Jitter radiation images, spectra, and light curves from a relativistic spherical blastwave

TL;DR

This paper investigates jitter radiation from a relativistic blastwave, comparing its images, spectra, and light curves to synchrotron radiation, and discusses how these differences could help distinguish the emission mechanisms in astrophysical observations.

Contribution

The study provides the first detailed calculations of jitter radiation images, spectra, and light curves from a relativistic blastwave, contrasting them with synchrotron results.

Findings

Jitter radiation spectra are slightly flatter than synchrotron spectra between self-absorption and peak frequencies.

Jitter and synchrotron afterglows can be distinguished with high-quality observations.
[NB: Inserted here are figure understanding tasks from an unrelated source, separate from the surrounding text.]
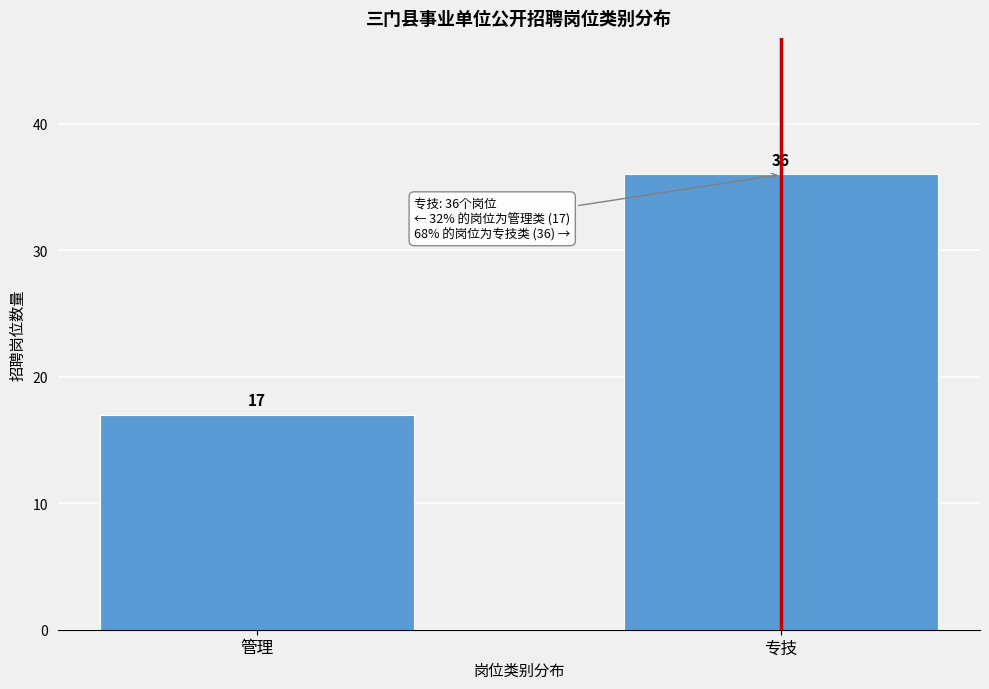

Reading left to right, list all the values displayed in this chart.

17	36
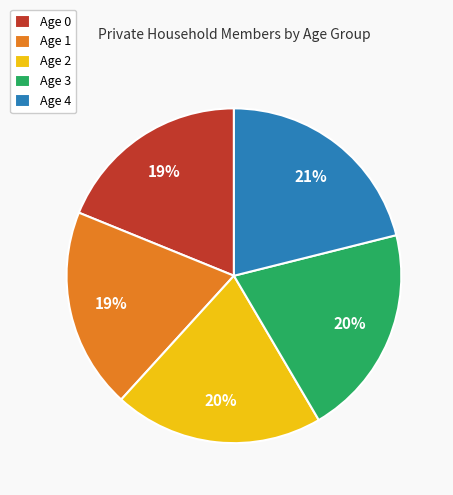

Which has a higher value, Age 1 or Age 3?

Age 3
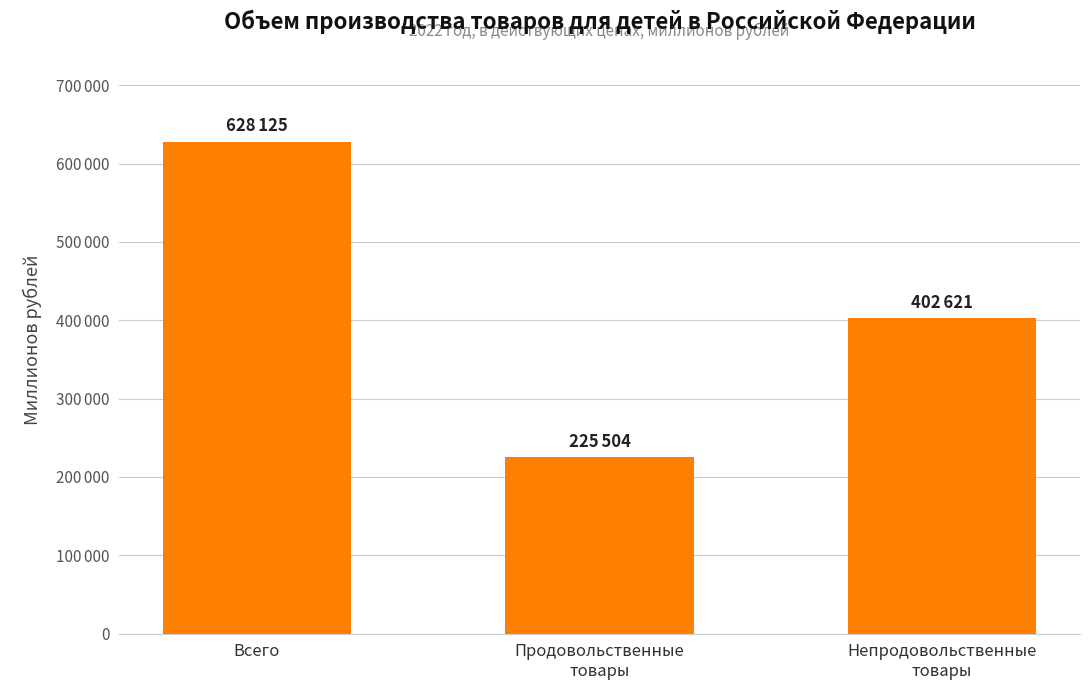

Does the chart contain any negative values?

No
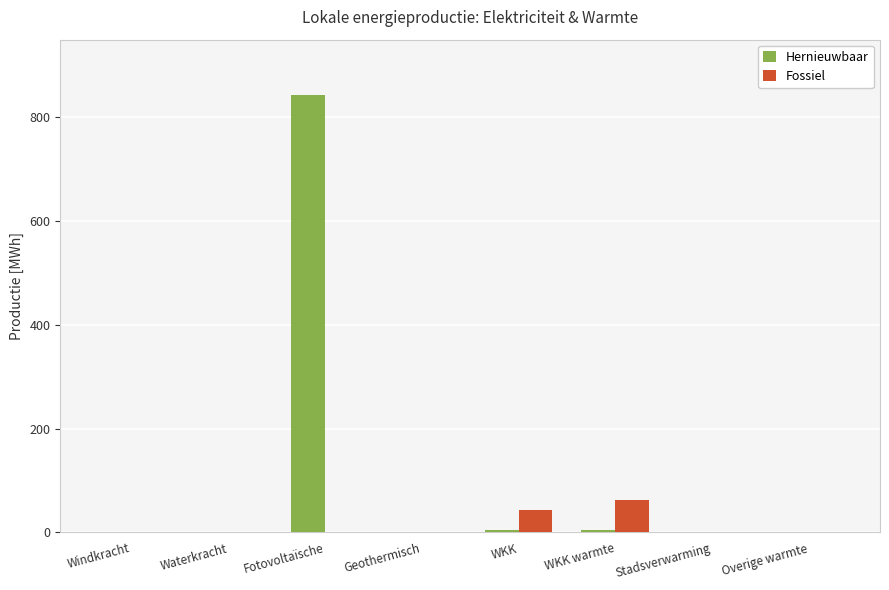

What is the sum of all Hernieuwbaar values?

853.5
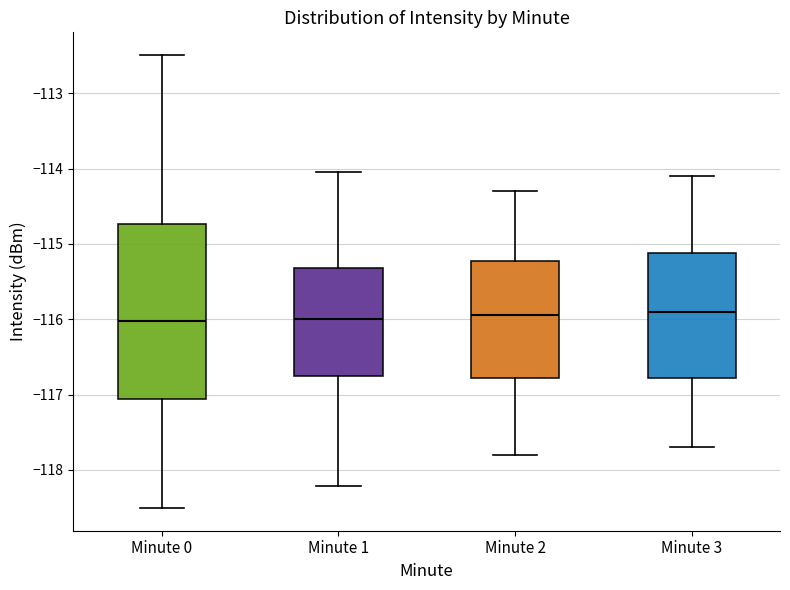

Reading left to right, read every box against the y-axis: the position of its median line, the range the box covers, and the ends of its whiskers. The values are not printed on the chart, so give them approximately, as read against the axis.

Minute 0: median -116.0, box -117.1 to -114.7, whiskers -118.5 to -112.5
Minute 1: median -116.0, box -116.7 to -115.3, whiskers -118.2 to -114.0
Minute 2: median -115.9, box -116.8 to -115.2, whiskers -117.8 to -114.3
Minute 3: median -115.9, box -116.8 to -115.1, whiskers -117.7 to -114.1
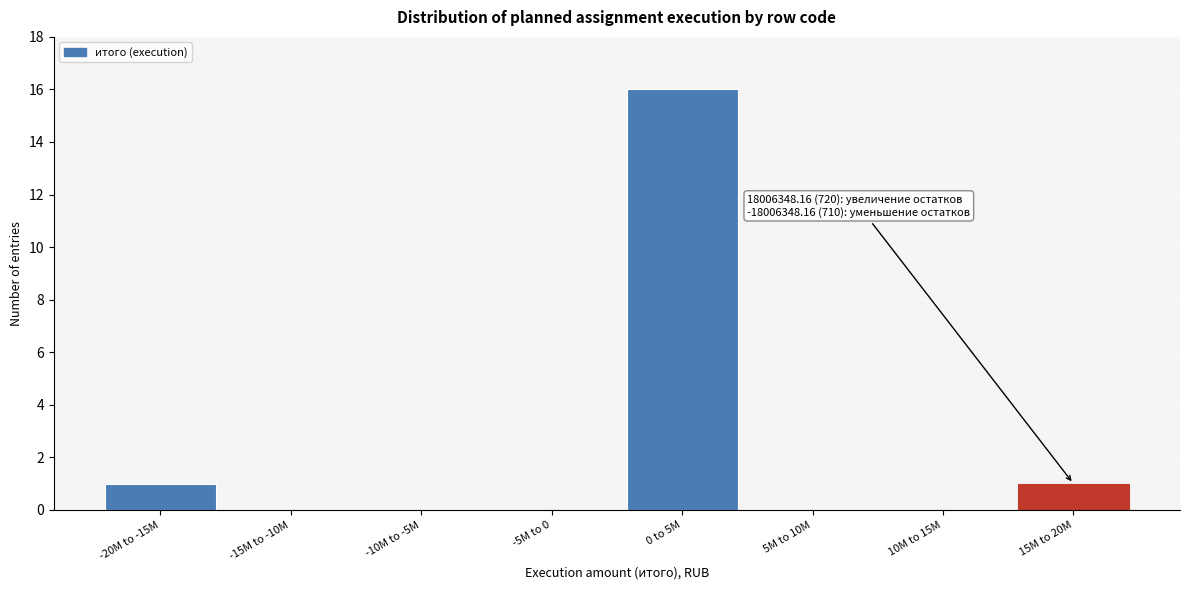

Reading left to right, extract all data points from this chart.

-20M to -15M=1	-15M to -10M=0	-10M to -5M=0	-5M to 0=0	0 to 5M=16	5M to 10M=0	10M to 15M=0	15M to 20M=1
Differences in jitter and synchrotron spectra are unlikely to explain some peculiar observational behaviors.

Abstract

We consider radiation emitted by the jitter mechanism in a Blandford-McKee self-similar blastwave. We assume the magnetic field configuration throughout the whole blastwave meets the condition for the emission of jitter radiation and we compute the ensuing images, light curves and spectra. The calculations are performed for both a uniform and a wind environment. We compare our jitter results to synchrotron results. We show that jitter radiation produces slightly different spectra than synchrotron, in particular between the self-absorption and the peak frequency, where the jitter spectrum is flat, while the synchrotron spectrum grows as \nu^{1/3}. The spectral difference is reflected in the early decay slope of the light curves. We conclude that jitter and synchrotron afterglows can be distinguished from each other with good quality observations. However, it is unlikely that the difference can explain the peculiar behavior of several recent observations, such as flat X-ray slopes and uncorrelated optical and X-ray behavior.